In planning for a review of SACS 3.3.1 compliance university-wide this spring, we had to consider how to structure the process and committee structure. After discussion, it occurred to me that there are really two different things going on, and that they might be profitably separated. One is the ubiquitous Assessment Committee, which has been useful over the last year as a kind of R&D group--thinking up ways to more effectively assess learning outcomes. One subcommittee worked on technology (eportfolios, for example), and another on results and meaning (I called it the epistemology committee). Both of these are composed of mostly faculty.

But the process of review is something else. For one thing, assessment is only one component, and arguably not even (gasp) the most important. In order for the assessments to be useful, several things have to go right. Things like thinking about what assessments would be meaningful in advance of other planning, the organizational follow-through, and use of results while bearing the big-picture in mind. To me, this sounds like a job for department chairs. So, I will see if I can get a small group of chairs to for an Academic Effectiveness Committee to compliment one on the administrative side. The Assessment Committee can still do the R&D, but the actual review of program reports will be done by the new creature.

Speaking of which, there is an interesting discussion on the SACS-L listserv (see this post) about what the standard of success should be for 3.3.1. For the non-SACS folks, this is accreditation speak for the requirement to close the loop in effectiveness planning, expressed for learning outcomes thus:
3.3.1 The institution identifies expected outcomes, assesses the extent to
which it achieves these outcomes, and provides evidence of
improvement based on analysis of the results in each of the following
areas: educational programs, to include student learning outcomes
At the heart of the discussion is the meaning of the language in 3.3.1, which hasn't changed much since 2006, when I wrote to the authors to ask that they resolve the ambiguity (posted here).
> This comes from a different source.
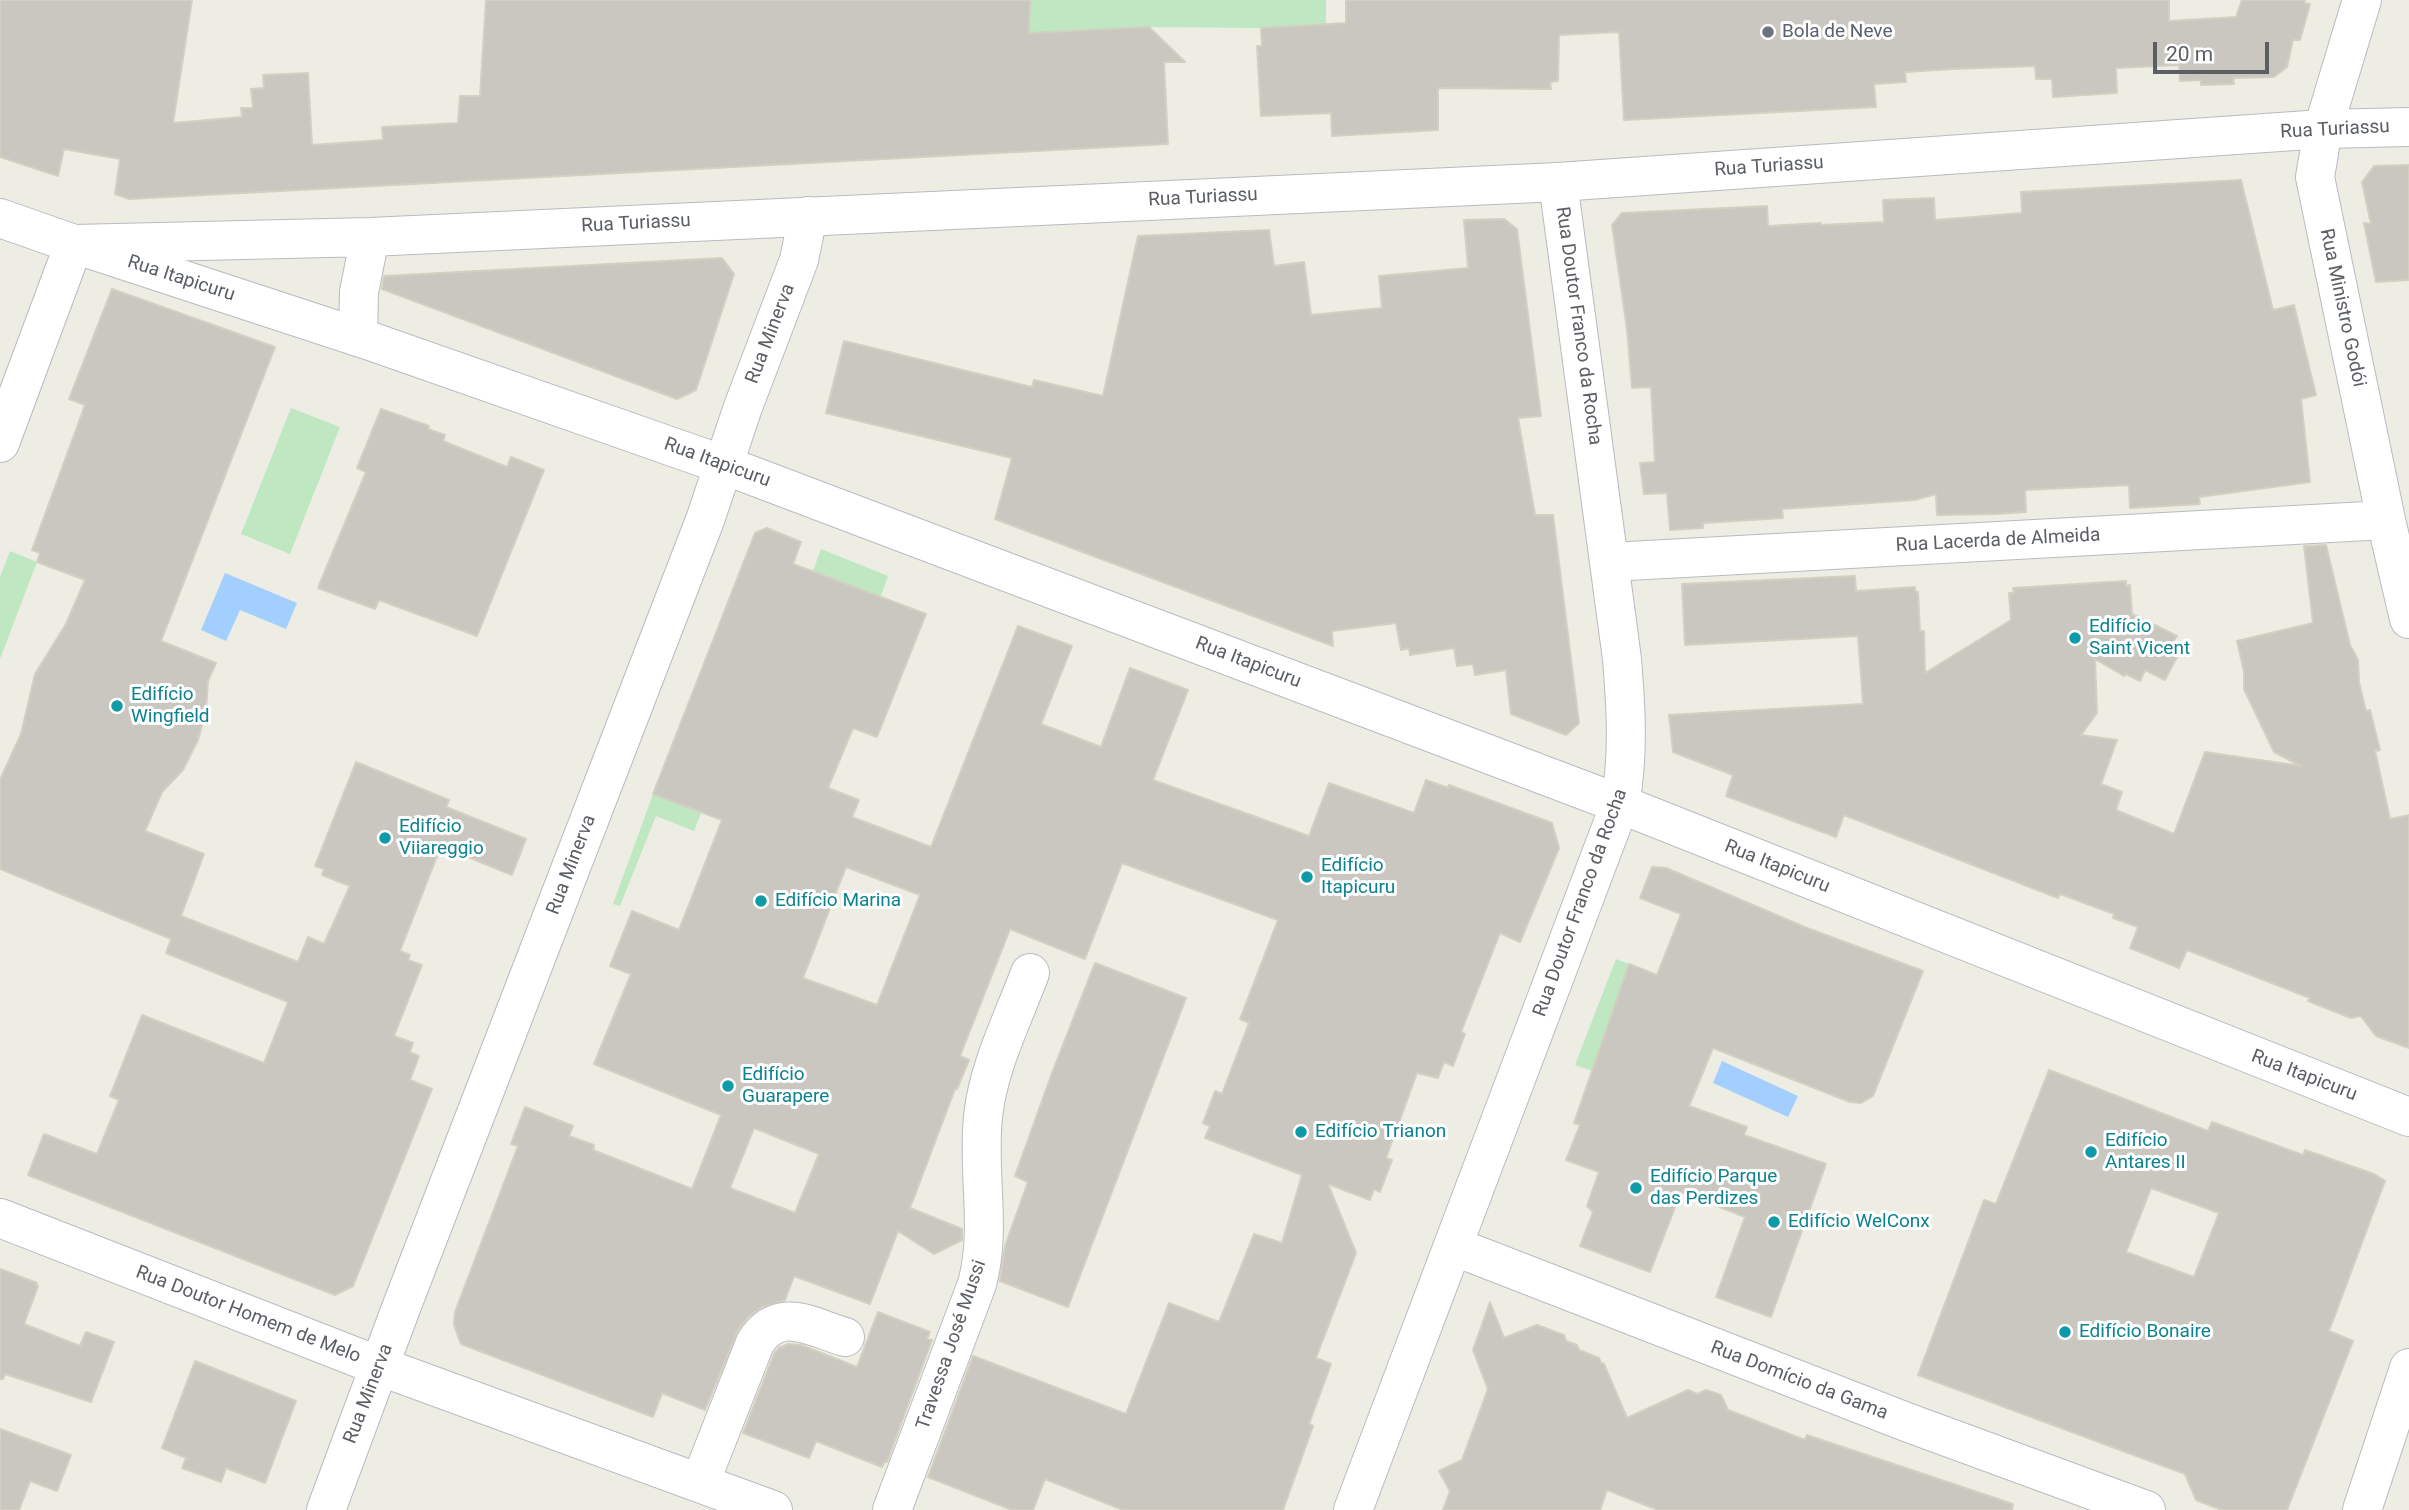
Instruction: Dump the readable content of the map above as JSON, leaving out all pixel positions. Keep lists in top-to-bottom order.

It occurred to me that there is an odd thing about 3.3.1, if interpreted most strictly. It essentially asks every institution and every program to conduct independent scholarly research on the learning of students. To do this right is obviously impractical, so it starts to resemble China's Great Leap Forward:
Mao encouraged the establishment of small backyard steel furnaces in every commune and in each urban neighborhood. Huge efforts on the part of peasants and other workers were made to produce steel out of scrap metal. To fuel the furnaces the local environment was denuded of trees and wood taken from the doors and furniture of peasants' houses. Pots, pans, and other metal artifacts were requisitioned to supply the "scrap" for the furnaces so that the wildly optimistic production targets could be met. Many of the male agricultural workers were diverted from the harvest to help the iron production as were the workers at many factories, schools and even hospitals. [wikipedia]
It would make more sense to give programs a choice. Either they could sign up to do real research on outcomes, OR simply adopt proven techniques that resulted from actual research at a well-funded institution. Why do we need to run thousands of ill-designed experiments on the same subject in parallel instead of a few good ones, and just use the results of those? Of course, this has a dark side, since the big psychometric industry would love to lock up this business. Still, if learning outcomes is our goal, why aren't we focused more on using techniques that are known to work instead of continually trying to discover them?